Dataset entries
%%

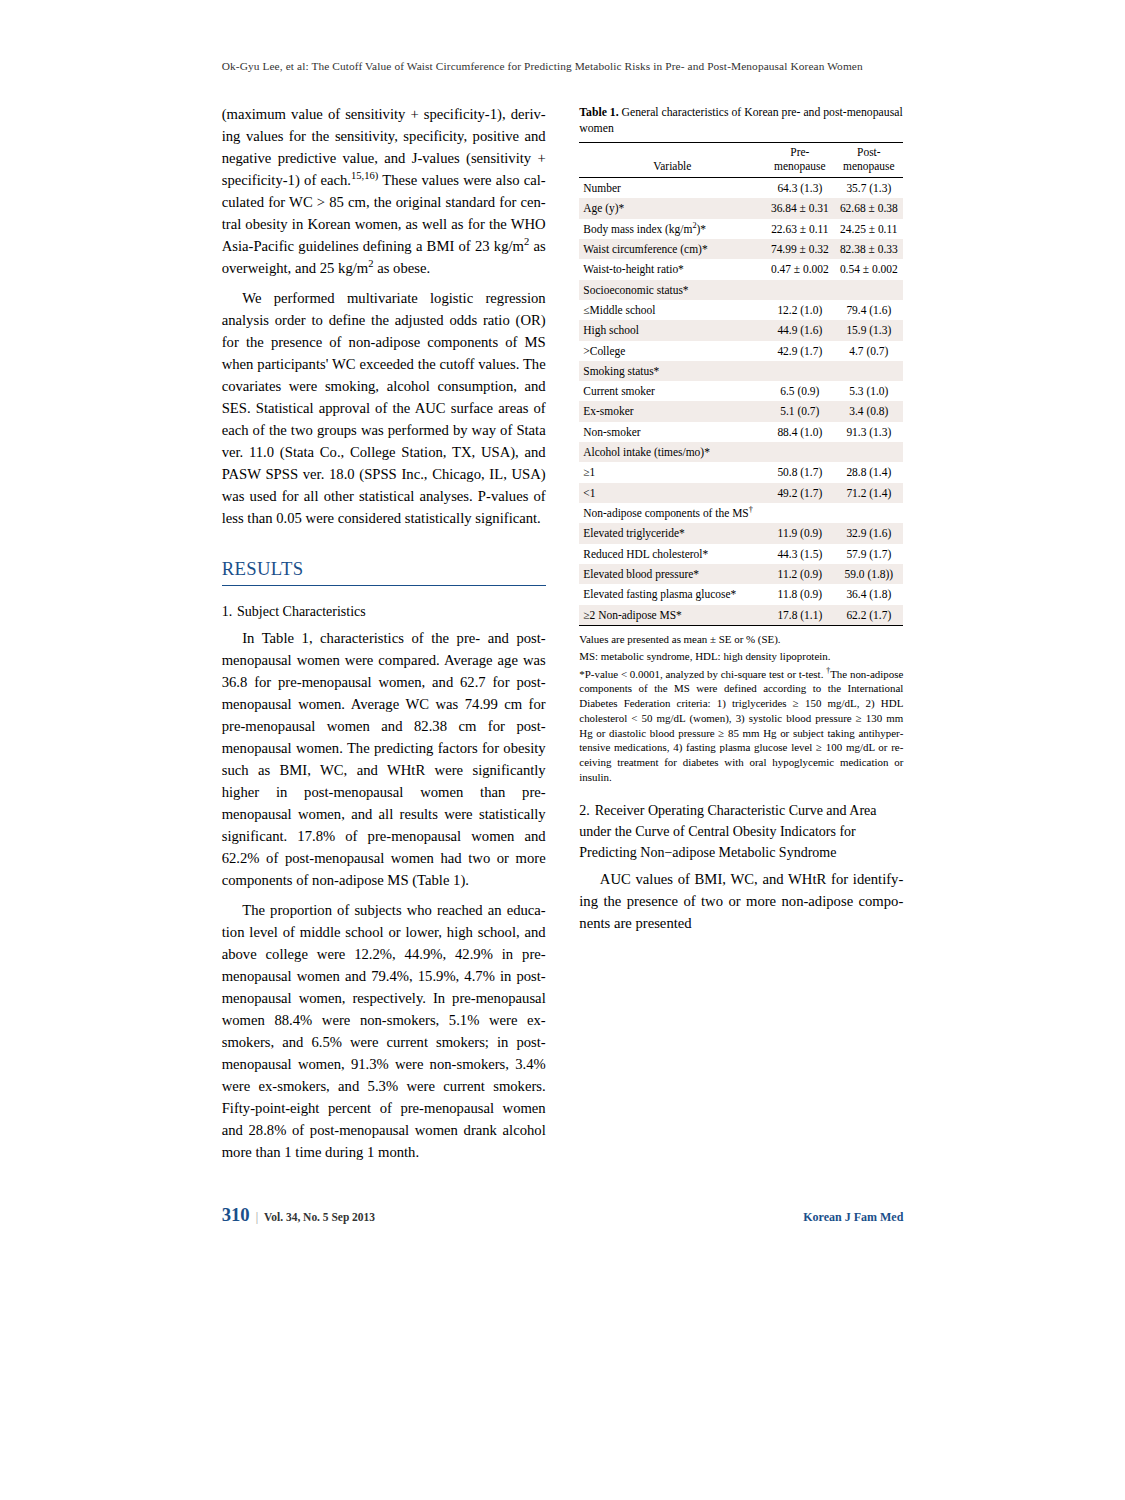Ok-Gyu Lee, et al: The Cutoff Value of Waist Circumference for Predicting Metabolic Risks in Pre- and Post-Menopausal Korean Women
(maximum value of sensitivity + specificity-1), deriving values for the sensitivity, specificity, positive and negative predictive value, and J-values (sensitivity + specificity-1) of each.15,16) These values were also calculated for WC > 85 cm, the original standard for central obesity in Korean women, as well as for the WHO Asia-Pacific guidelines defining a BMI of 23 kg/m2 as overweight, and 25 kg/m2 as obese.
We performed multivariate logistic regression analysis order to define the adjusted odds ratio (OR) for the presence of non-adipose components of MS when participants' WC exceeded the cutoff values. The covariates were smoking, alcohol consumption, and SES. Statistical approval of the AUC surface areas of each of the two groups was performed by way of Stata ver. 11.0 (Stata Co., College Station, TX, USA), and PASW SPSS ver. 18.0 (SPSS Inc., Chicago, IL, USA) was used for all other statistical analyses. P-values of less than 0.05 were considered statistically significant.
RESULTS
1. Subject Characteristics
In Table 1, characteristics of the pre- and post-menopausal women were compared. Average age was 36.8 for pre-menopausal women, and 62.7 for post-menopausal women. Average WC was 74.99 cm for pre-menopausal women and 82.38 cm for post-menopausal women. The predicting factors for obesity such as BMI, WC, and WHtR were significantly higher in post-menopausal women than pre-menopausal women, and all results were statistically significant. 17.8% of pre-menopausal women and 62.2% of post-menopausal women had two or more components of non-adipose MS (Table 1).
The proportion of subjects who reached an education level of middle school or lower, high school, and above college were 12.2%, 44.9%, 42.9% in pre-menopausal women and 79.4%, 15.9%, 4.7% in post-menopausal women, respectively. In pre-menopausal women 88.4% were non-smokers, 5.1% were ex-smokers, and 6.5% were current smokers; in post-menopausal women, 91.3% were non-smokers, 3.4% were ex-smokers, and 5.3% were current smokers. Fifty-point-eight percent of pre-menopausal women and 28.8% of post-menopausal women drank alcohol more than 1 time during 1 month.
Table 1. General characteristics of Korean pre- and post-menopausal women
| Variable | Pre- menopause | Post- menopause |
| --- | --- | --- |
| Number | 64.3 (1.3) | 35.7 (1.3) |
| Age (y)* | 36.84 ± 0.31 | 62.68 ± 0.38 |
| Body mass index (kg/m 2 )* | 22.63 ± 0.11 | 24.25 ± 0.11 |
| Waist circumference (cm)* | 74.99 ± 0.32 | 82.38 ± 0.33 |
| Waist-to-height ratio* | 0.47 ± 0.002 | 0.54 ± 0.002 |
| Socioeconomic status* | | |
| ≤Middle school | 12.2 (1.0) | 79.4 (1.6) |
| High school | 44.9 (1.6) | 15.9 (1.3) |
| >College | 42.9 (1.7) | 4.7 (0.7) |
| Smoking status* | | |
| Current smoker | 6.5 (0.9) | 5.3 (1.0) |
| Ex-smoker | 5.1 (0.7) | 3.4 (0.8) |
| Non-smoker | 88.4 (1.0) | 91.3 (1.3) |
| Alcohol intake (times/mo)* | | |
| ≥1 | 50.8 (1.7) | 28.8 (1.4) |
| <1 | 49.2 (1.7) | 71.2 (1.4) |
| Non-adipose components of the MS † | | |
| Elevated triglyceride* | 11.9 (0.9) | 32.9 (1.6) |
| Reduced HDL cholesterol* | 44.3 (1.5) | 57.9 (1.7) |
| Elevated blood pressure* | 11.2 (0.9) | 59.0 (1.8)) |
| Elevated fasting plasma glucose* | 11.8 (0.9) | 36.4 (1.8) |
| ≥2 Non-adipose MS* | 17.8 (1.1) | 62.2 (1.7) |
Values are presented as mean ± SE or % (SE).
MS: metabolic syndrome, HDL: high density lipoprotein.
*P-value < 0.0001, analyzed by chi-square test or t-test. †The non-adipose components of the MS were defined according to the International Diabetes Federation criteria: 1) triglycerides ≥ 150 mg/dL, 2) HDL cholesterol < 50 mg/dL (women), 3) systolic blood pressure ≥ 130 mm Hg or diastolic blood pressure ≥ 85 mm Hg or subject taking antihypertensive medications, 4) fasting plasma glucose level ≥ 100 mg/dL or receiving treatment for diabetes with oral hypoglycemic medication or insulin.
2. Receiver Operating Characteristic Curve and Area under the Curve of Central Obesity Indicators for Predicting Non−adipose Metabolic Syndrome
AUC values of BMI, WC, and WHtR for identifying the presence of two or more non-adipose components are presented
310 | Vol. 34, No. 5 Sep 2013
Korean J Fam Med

%%
%%

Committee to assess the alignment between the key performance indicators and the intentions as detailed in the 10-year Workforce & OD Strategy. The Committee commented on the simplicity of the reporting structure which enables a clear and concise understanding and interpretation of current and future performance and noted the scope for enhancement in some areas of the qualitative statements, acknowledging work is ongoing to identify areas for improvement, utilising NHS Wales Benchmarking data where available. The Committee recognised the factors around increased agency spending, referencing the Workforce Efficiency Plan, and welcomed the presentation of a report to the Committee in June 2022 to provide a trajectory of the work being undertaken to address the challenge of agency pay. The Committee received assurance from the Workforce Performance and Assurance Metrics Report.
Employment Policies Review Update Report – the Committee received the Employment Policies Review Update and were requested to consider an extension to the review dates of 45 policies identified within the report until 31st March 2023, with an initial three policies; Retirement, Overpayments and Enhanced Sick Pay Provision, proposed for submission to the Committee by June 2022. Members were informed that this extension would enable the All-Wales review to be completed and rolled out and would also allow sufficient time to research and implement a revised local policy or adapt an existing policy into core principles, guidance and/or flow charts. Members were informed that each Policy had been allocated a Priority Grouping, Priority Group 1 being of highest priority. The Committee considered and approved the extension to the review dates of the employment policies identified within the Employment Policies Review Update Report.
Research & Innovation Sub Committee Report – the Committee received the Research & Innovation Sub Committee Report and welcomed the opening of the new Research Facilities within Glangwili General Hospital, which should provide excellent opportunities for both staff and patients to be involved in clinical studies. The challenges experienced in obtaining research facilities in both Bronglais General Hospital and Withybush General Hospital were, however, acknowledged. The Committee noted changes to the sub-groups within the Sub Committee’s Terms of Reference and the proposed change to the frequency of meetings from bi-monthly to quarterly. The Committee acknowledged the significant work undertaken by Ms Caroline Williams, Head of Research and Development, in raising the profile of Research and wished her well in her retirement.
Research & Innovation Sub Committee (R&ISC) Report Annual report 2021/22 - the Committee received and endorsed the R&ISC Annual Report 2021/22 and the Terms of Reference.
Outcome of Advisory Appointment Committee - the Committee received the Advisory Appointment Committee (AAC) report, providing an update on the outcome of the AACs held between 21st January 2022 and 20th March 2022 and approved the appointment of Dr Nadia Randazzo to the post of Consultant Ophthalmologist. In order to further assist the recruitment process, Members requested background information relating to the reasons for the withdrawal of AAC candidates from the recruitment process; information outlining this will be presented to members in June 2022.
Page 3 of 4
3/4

%%
%%

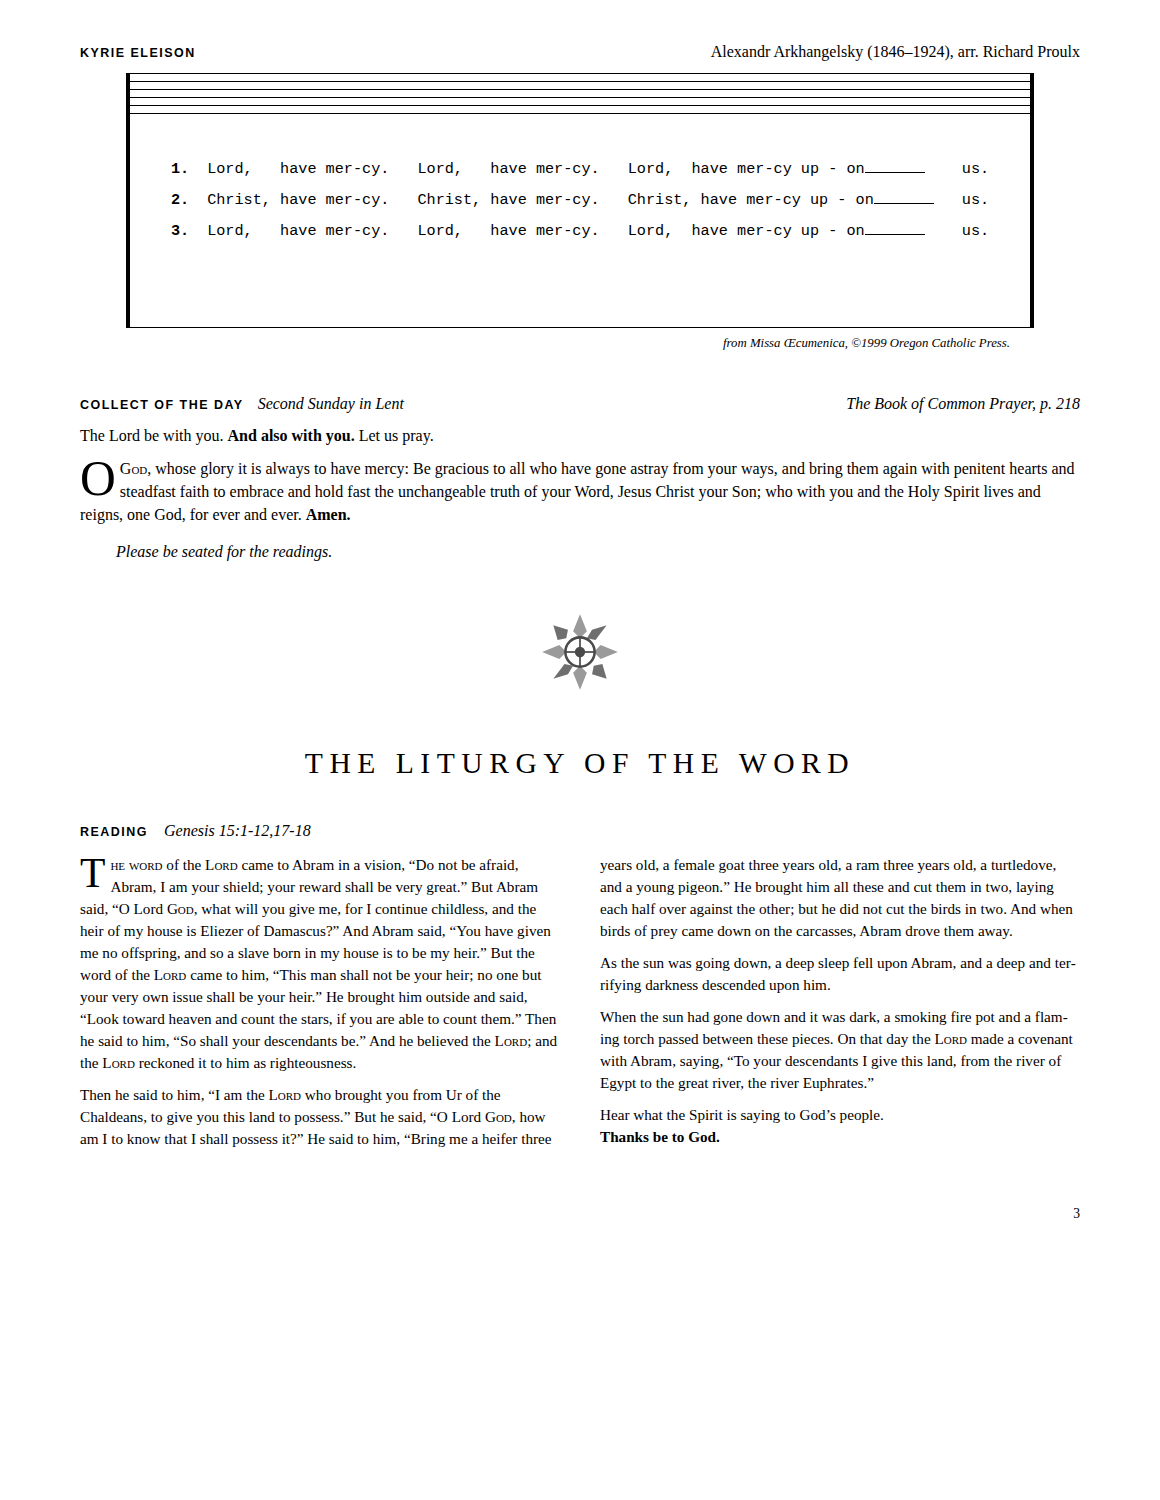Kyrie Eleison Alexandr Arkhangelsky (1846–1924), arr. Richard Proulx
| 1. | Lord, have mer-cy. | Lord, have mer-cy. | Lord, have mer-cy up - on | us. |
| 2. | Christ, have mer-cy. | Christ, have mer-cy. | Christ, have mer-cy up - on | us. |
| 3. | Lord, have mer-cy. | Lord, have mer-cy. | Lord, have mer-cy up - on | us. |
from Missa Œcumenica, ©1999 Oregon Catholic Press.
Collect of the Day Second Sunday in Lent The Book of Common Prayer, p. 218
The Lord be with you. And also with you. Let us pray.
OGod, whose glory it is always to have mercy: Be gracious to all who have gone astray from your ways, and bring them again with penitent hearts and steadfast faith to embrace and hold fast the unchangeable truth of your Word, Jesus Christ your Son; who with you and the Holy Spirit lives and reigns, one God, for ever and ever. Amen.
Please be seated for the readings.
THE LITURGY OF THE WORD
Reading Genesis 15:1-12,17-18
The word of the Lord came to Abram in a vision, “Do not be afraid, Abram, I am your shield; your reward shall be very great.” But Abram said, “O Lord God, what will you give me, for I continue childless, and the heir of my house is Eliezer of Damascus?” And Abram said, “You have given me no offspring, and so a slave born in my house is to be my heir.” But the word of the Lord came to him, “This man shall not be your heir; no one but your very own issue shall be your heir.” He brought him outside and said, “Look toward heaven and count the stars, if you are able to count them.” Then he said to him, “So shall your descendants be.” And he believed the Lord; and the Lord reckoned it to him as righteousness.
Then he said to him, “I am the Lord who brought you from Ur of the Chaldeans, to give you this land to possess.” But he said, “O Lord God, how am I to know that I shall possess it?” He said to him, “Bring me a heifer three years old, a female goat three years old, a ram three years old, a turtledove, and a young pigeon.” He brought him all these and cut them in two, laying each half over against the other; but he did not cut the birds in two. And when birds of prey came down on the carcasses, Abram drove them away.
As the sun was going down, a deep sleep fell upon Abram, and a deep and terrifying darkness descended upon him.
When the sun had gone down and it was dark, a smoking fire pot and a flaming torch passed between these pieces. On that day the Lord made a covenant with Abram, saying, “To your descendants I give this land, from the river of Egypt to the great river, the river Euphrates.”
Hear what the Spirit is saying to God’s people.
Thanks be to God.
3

%%

- _EXERCISE PROMPT_
Reproduce only the lines above, starting at the line with "62.68 ± 0.38 |" and ending at the line with "32.9 (1.6) |", exactly as written.

- _SOLUTION FOR THIS PROBLEM_
| Age (y)* | 36.84 ± 0.31 | 62.68 ± 0.38 |
| Body mass index (kg/m 2 )* | 22.63 ± 0.11 | 24.25 ± 0.11 |
| Waist circumference (cm)* | 74.99 ± 0.32 | 82.38 ± 0.33 |
| Waist-to-height ratio* | 0.47 ± 0.002 | 0.54 ± 0.002 |
| Socioeconomic status* | | |
| ≤Middle school | 12.2 (1.0) | 79.4 (1.6) |
| High school | 44.9 (1.6) | 15.9 (1.3) |
| >College | 42.9 (1.7) | 4.7 (0.7) |
| Smoking status* | | |
| Current smoker | 6.5 (0.9) | 5.3 (1.0) |
| Ex-smoker | 5.1 (0.7) | 3.4 (0.8) |
| Non-smoker | 88.4 (1.0) | 91.3 (1.3) |
| Alcohol intake (times/mo)* | | |
| ≥1 | 50.8 (1.7) | 28.8 (1.4) |
| <1 | 49.2 (1.7) | 71.2 (1.4) |
| Non-adipose components of the MS † | | |
| Elevated triglyceride* | 11.9 (0.9) | 32.9 (1.6) |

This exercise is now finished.